В потертом простом кресле рядом с диваном сидел еще один гость, отличаемый, видимо, от других, советник Платер. Горячий патриот, умный и ловкий, успевающий, несмотря на свой искренний "патриотизм", ладить и с русскими хозяевами края, — Платер особенно славился своею честностью, искренностью характера и настоящей добротой души. Друг Хлопицкого, он был сходен с ним осторожностью и благоразумием.
Его типичное польское лицо с крупным носом и светлыми глазами как-то не мирилось с австрийскими бакенбардами, обычными в чиновной и военной русской и польской среде. Над бритыми губами так и хотелось видеть длинные усы и булаву в сильной руке вместо чубука трубки, которую советник не выпускал почти никогда.
По другую сторону дивана, тоже в кресле, развалился подпоручик пехоты пан Юзеф Залинский.
Товарищ Высоцкого, он был моложе его года на два. Плюгавый, незначительный на вид, с понурой головой и тусклым взглядом узеньких невыразительных глаз, прыщавый и склизкий весь какой-то, он с первого взгляда производил на всех неприятное впечатление.

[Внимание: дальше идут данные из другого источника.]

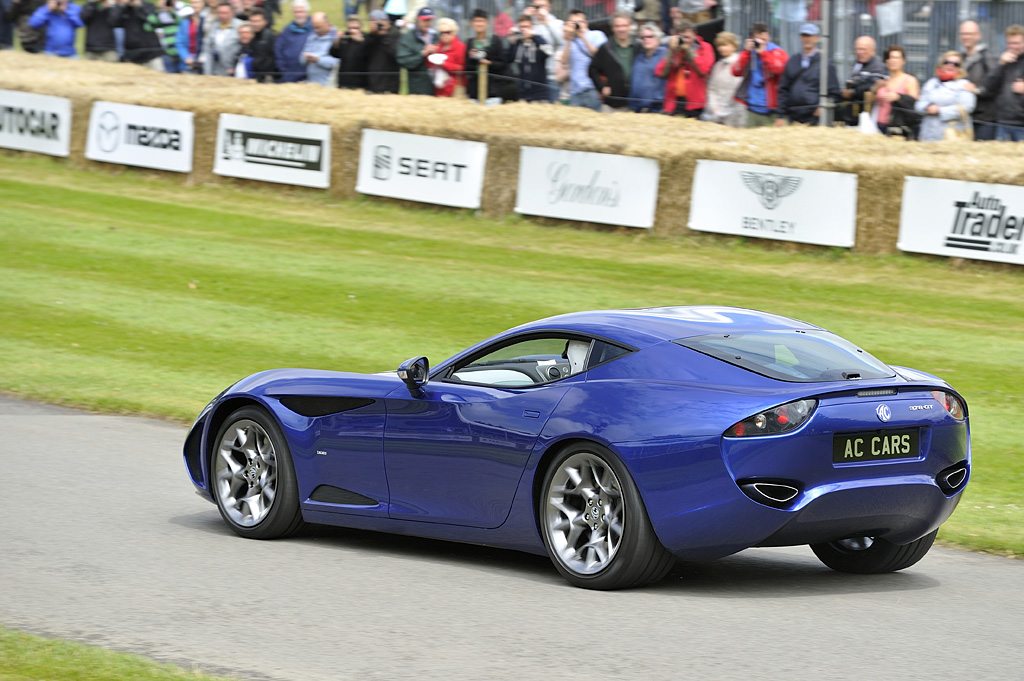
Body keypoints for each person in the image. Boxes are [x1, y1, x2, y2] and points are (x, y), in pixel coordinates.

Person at [775, 22, 839, 126]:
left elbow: (834, 92)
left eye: (810, 36)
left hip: (815, 118)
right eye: (804, 35)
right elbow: (783, 89)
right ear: (800, 38)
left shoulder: (825, 63)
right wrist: (780, 115)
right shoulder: (792, 61)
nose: (807, 39)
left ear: (817, 38)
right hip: (794, 117)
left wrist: (822, 108)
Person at [731, 21, 787, 126]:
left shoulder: (777, 51)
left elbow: (778, 69)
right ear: (752, 39)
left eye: (765, 40)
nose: (762, 43)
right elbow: (735, 71)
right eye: (759, 40)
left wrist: (763, 53)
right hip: (753, 108)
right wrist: (746, 52)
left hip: (772, 109)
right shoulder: (748, 53)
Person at [656, 18, 713, 117]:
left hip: (695, 103)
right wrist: (671, 51)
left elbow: (703, 69)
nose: (684, 40)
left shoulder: (705, 47)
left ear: (695, 35)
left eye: (687, 37)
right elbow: (660, 73)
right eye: (682, 37)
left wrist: (688, 50)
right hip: (674, 103)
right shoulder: (673, 49)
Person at [915, 51, 976, 142]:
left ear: (959, 68)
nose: (950, 65)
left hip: (952, 136)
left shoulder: (964, 84)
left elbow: (967, 107)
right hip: (928, 134)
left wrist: (940, 111)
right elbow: (919, 104)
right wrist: (927, 107)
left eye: (955, 64)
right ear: (941, 64)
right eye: (947, 62)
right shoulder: (931, 83)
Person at [982, 24, 1024, 142]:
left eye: (1016, 43)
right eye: (1009, 43)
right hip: (1003, 122)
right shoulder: (1004, 61)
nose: (1012, 47)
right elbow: (987, 86)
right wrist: (1000, 64)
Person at [588, 11, 636, 112]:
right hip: (611, 105)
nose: (621, 29)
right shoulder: (606, 48)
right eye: (617, 26)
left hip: (633, 104)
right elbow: (592, 69)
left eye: (624, 25)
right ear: (612, 28)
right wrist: (602, 87)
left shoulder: (638, 46)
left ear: (630, 27)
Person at [959, 20, 998, 141]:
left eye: (970, 34)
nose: (966, 37)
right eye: (963, 34)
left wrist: (977, 90)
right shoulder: (960, 58)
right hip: (965, 119)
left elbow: (995, 84)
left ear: (978, 35)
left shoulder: (987, 57)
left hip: (984, 119)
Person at [870, 44, 920, 137]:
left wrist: (899, 97)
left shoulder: (909, 80)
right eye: (890, 58)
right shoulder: (883, 82)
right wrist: (874, 89)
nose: (893, 60)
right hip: (879, 127)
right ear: (886, 61)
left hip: (898, 129)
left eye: (897, 58)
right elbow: (869, 103)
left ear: (903, 61)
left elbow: (914, 104)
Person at [563, 8, 606, 111]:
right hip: (575, 91)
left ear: (585, 23)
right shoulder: (570, 39)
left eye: (579, 22)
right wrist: (568, 40)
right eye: (573, 22)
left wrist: (582, 37)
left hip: (593, 89)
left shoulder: (596, 35)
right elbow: (563, 61)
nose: (576, 25)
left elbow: (600, 55)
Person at [839, 35, 887, 125]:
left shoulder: (878, 67)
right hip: (855, 114)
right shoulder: (858, 64)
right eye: (857, 49)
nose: (859, 52)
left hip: (869, 116)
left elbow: (873, 85)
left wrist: (853, 91)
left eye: (863, 49)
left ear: (873, 51)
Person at [464, 8, 507, 104]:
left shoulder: (496, 41)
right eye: (476, 21)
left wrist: (489, 63)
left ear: (487, 23)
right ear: (472, 24)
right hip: (474, 93)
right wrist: (472, 58)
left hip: (492, 93)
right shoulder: (470, 42)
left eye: (482, 21)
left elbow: (503, 64)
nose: (479, 24)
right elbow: (466, 68)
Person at [702, 30, 745, 126]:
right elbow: (712, 88)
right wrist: (714, 107)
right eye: (720, 45)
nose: (722, 48)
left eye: (725, 45)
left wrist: (730, 108)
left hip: (735, 113)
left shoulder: (740, 63)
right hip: (717, 113)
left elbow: (740, 90)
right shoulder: (718, 66)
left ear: (733, 46)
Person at [506, 13, 550, 102]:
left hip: (540, 95)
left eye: (526, 27)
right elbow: (507, 59)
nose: (524, 29)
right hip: (523, 94)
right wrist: (511, 41)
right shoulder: (517, 44)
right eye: (521, 27)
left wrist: (534, 36)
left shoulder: (539, 41)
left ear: (532, 28)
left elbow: (548, 52)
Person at [524, 0, 562, 101]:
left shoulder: (557, 23)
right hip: (531, 77)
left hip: (551, 76)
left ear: (549, 7)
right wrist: (524, 18)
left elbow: (561, 41)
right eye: (536, 6)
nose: (539, 9)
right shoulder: (530, 24)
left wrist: (546, 22)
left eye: (542, 6)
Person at [396, 6, 437, 96]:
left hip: (437, 88)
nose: (427, 23)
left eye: (429, 20)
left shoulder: (435, 36)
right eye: (425, 20)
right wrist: (423, 53)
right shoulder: (408, 37)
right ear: (417, 20)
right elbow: (403, 61)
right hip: (417, 89)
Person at [117, 0, 165, 70]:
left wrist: (138, 6)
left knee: (159, 76)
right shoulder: (123, 9)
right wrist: (121, 6)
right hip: (132, 54)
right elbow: (113, 22)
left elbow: (150, 20)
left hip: (152, 53)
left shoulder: (148, 5)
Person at [628, 22, 665, 112]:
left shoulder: (665, 55)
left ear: (658, 38)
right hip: (637, 108)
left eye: (650, 36)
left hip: (657, 108)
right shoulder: (638, 57)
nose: (646, 39)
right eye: (643, 37)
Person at [364, 9, 400, 94]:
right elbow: (363, 54)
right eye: (372, 21)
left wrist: (385, 36)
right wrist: (372, 35)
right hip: (372, 82)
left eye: (378, 22)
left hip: (390, 84)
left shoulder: (395, 33)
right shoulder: (371, 36)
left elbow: (395, 53)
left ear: (386, 21)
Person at [274, 0, 310, 82]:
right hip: (290, 75)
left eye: (301, 11)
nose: (298, 15)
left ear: (307, 12)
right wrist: (283, 69)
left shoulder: (314, 27)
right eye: (296, 12)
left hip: (308, 75)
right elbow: (279, 49)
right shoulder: (287, 29)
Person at [201, 0, 241, 74]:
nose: (222, 15)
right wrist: (207, 73)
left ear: (232, 13)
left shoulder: (240, 26)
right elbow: (208, 49)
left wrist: (236, 67)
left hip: (233, 71)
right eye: (220, 13)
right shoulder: (213, 26)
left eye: (225, 13)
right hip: (217, 71)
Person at [329, 14, 366, 90]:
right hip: (344, 82)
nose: (353, 31)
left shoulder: (366, 38)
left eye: (356, 28)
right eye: (350, 28)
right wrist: (336, 41)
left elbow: (370, 53)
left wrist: (361, 42)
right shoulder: (345, 40)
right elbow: (333, 54)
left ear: (361, 27)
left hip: (361, 83)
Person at [430, 17, 464, 97]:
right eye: (441, 33)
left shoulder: (461, 47)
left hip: (454, 91)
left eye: (448, 32)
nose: (444, 35)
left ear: (454, 32)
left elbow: (463, 69)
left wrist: (444, 64)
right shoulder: (437, 47)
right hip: (439, 90)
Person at [301, 11, 336, 86]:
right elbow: (301, 60)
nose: (316, 30)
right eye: (314, 27)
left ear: (327, 24)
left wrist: (318, 60)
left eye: (318, 27)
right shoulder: (312, 36)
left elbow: (336, 62)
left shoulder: (335, 38)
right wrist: (305, 57)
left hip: (327, 85)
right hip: (311, 84)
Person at [146, 0, 181, 72]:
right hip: (167, 52)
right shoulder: (159, 13)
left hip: (182, 52)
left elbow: (181, 21)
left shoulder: (181, 8)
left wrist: (172, 10)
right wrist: (158, 9)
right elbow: (148, 27)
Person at [245, 7, 275, 80]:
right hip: (255, 75)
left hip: (267, 77)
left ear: (265, 22)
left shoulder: (270, 36)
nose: (255, 24)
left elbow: (274, 57)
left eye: (257, 21)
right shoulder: (252, 37)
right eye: (252, 21)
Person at [176, 0, 204, 72]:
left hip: (203, 61)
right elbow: (180, 42)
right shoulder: (185, 21)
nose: (194, 5)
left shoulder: (207, 20)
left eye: (197, 2)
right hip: (188, 60)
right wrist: (186, 57)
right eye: (192, 3)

Оно еще усиливалось хлыщеватой развязностью подпоручика, его претензиями, мелкими кудерками, в какие были завиты искусственно его редкие рыжеватые волосы, его белесыми усиками, нафабренными и закрученными в ниточку, как это делают "ферты" — полковые писари. Дурным тоном веяло от каждого движения этого человека. Но он был нагл до цинизма, не останавливался ни перед чем, не то по глупости, не то по какой-то непонятной, слепой отваге, которой никак нельзя было подозревать в этом "слизне", как его дразнили порой.
Сам загораясь, он умел и других заразить своей смелостью, как бы вселяя в них уверенность: "Если Залинский впереди, значит опасности нет никакой…"
Эта черта, подмеченная другими, делала его не раз как бы вождем, представителем и главарем всяких собраний, сборищ и заговоров, какими в то время кипела Варшава…
Кроме двух-трех военных и нескольких учеников школы подхорунжих, у Высоцкого собралось немало штатских людей: учеников академии или студентов, два-три магистральных чиновника из молодых, в общем — человек двадцать пять.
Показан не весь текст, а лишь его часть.